GIVEN RECORDS Block Start
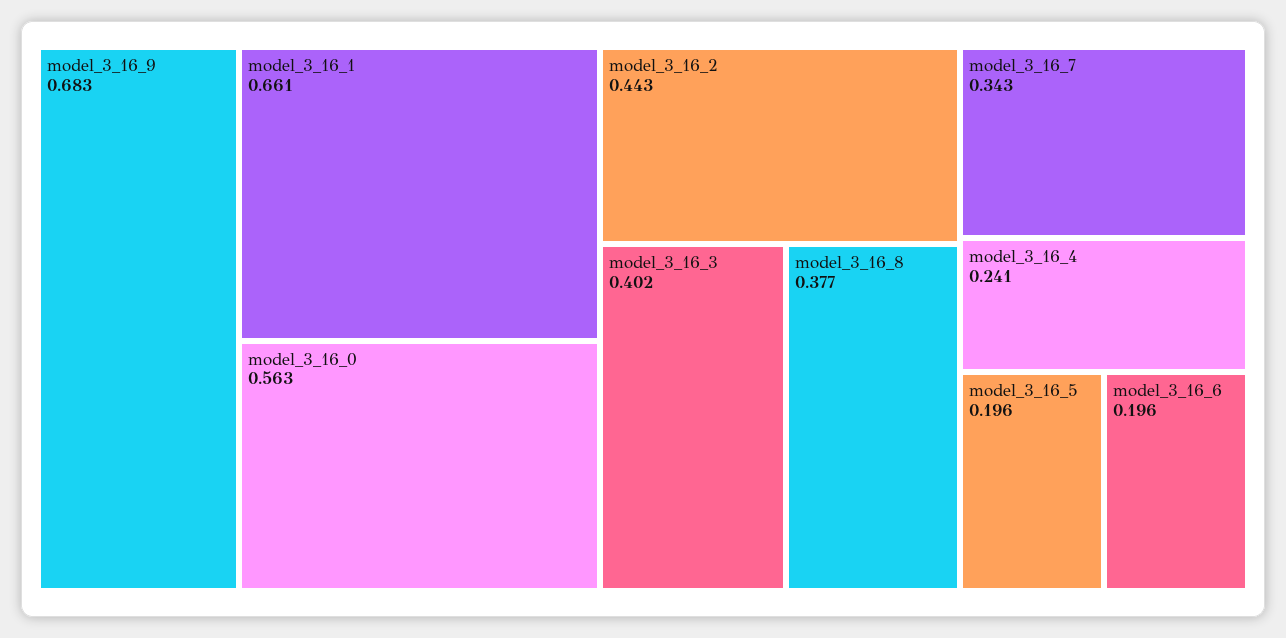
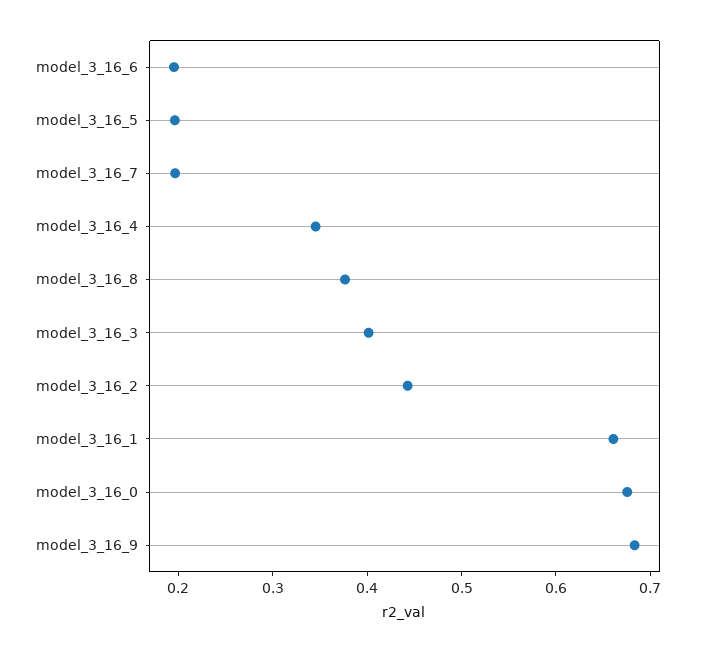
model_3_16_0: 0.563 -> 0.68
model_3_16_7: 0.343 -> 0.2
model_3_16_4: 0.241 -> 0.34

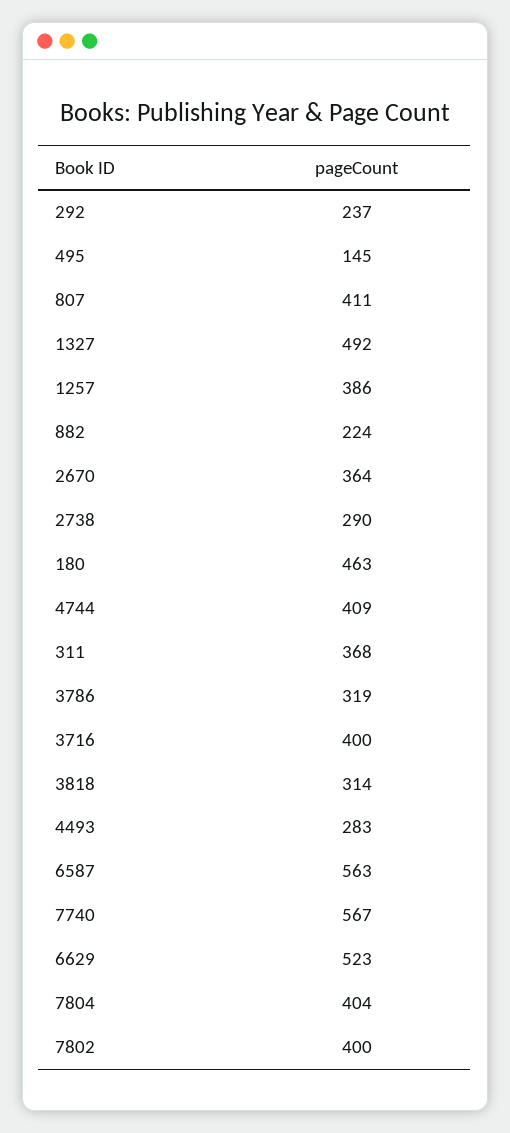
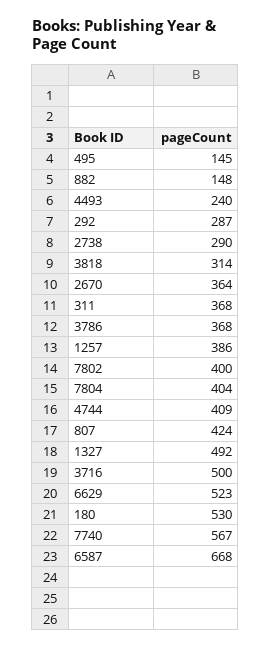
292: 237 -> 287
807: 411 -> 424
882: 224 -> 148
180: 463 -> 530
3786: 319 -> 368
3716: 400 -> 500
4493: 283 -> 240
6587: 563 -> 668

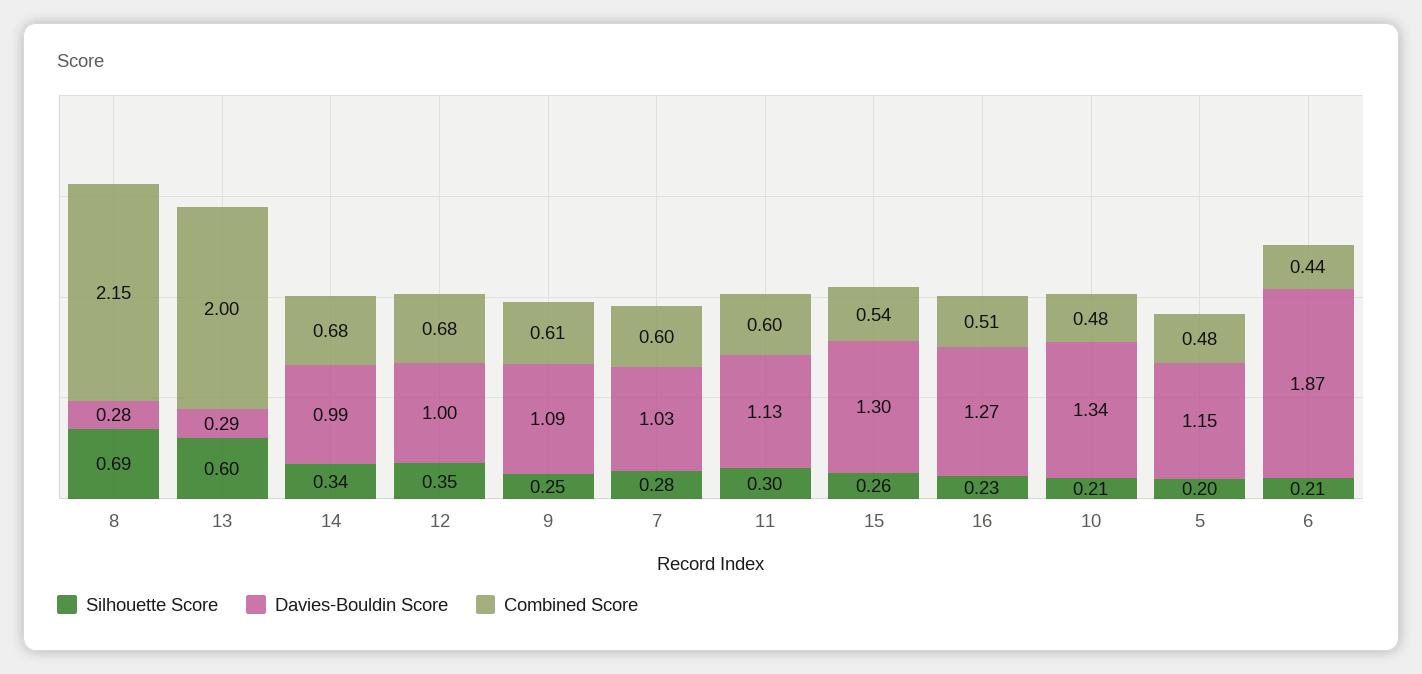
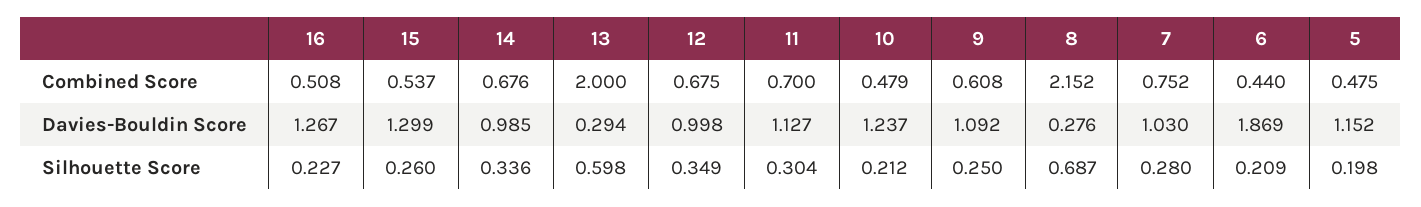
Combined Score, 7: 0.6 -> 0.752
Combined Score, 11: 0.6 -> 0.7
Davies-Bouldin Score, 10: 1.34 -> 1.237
GIVEN RECORDS Block End
WRITTEN TASK: Every record above must be repeated exactly, with the pictures dropped.

ANSWER FOR THE TASK:
model_3_16_0: 0.563 -> 0.68
model_3_16_7: 0.343 -> 0.2
model_3_16_4: 0.241 -> 0.34

292: 237 -> 287
807: 411 -> 424
882: 224 -> 148
180: 463 -> 530
3786: 319 -> 368
3716: 400 -> 500
4493: 283 -> 240
6587: 563 -> 668

Combined Score, 7: 0.6 -> 0.752
Combined Score, 11: 0.6 -> 0.7
Davies-Bouldin Score, 10: 1.34 -> 1.237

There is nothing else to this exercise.